Porque as respostas eram imprecisas. Ao certo não se sabia… E dos meus passeios do pós-jantar com os parceiros caninos ficou – literalmente – a escuridão, com algumas suspeitas de ali ter havido enterramentos e ali haver descobertas recentes, a coberto das obras de restauro na vizinhança do templo.

Agora a Imprensa confirmou. Trata-se de não menos de 60 sepulturas datadas entre os séculos XII e XIX. Um percurso caminhado ao longo de quaisquer vinte gerações! Com muitos objectos ainda, colectados de permeio.

Li também, alguém relativizara a importância histórica da novidade. Desconheço exactamente porquê, talvez por não se tratar de faraós famalicenses. Como se andássemos a cavar no planalto de Gizé!

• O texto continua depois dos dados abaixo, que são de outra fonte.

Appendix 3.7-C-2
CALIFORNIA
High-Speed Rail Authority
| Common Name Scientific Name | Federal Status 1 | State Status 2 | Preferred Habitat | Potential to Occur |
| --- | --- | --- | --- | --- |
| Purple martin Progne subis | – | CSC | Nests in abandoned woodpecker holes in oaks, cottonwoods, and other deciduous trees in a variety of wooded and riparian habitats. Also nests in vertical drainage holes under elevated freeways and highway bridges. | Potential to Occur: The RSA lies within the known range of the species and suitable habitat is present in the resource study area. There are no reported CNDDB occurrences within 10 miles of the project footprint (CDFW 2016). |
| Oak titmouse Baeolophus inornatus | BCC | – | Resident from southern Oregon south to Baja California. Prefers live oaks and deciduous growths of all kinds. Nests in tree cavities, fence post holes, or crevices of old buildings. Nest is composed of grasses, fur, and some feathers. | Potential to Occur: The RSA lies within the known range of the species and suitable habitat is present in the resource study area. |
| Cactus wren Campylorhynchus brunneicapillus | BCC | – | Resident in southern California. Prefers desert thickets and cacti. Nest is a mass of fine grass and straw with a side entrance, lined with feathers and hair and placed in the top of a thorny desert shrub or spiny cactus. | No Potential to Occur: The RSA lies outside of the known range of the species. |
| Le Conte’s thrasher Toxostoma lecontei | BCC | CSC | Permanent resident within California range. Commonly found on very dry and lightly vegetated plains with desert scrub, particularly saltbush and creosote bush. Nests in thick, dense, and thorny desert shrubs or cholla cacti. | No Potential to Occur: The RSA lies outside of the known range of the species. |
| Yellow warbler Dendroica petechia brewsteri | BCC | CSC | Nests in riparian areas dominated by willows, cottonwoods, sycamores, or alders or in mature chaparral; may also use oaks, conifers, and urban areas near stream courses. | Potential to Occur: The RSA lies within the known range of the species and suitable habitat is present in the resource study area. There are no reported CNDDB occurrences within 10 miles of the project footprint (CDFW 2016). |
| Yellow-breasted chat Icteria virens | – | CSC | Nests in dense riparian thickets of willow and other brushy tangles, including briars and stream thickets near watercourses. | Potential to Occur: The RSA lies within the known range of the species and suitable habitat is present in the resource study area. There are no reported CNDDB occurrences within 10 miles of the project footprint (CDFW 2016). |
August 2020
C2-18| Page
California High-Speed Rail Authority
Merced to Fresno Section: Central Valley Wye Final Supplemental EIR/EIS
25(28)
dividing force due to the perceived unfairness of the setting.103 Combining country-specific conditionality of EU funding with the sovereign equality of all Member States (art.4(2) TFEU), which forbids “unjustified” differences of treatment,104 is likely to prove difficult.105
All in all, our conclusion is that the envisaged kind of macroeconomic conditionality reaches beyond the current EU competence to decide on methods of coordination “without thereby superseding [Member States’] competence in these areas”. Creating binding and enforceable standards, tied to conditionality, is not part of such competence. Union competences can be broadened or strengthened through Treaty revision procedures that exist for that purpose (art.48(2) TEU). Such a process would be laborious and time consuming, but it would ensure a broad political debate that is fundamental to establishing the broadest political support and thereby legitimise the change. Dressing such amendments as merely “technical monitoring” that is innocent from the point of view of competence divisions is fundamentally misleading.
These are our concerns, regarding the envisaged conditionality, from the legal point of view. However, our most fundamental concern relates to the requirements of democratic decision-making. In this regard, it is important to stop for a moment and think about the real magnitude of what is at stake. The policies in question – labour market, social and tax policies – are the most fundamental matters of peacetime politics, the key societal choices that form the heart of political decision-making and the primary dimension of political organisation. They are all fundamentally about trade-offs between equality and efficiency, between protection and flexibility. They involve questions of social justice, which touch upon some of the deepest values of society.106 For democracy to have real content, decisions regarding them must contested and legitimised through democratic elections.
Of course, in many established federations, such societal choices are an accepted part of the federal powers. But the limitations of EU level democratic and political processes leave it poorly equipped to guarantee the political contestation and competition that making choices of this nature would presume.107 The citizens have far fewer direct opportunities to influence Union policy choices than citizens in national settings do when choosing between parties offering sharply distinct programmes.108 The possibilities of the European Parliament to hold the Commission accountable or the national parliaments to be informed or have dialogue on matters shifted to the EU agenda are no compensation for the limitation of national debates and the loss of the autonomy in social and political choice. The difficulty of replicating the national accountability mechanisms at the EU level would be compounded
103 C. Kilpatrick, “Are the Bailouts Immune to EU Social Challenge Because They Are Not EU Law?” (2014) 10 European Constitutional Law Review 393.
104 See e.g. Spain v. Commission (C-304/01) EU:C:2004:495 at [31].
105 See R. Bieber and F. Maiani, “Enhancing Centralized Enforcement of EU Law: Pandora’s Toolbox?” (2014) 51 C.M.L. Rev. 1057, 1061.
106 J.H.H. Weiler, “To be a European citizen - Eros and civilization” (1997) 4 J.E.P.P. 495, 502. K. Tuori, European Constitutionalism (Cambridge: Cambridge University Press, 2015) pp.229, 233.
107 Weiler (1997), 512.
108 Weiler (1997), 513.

Na realidade, antes de chegarmos aos romanos, ou aos gregos e cartagineses, aos remotos celtas, bastemo-nos com os nacionais cá da terra. Indo do presente para o passado e não ao invés. Sem esquecer – o século XIX ainda nos falará ao coração, talvez nos ecos do que nos recorda ouvir dos nossos avós. Acerca dos pais e dos avós deles.

E essa foi a notável centúria em que Famalicão se independentizou como concelho!

Mas, a crer no que se diz, o achado oferece mais. Fará luz sobre a Idade Moderna – um período muito lacunoso dos nossos anais – e as trevas medievais em que, paradoxalmente, Portugal viveu todas as glórias da nossa primeira Dinastia. Querem mais?

Como por vezes sucede, irrompem exageros. Necrópole, assim rotularam o conjunto de sepulturas. Uma necrópole ali no adro da igreja? Que Nova Iorque dos defuntos não será então o cemitério de Moço Morto?

Nem se trata somente de recolher esqueletos. Ao que consta, entre moedas, peças de cerâmica, adereços religiosos (contas, terços), anéis de adorno, pregos (dos caixões?), etc, etc, muito fazia companhia aos jazentes. Ora isto é o mais precioso que eles podem contar das suas existências, afinal do modus vivendi dos famalicenses nossos antepassados.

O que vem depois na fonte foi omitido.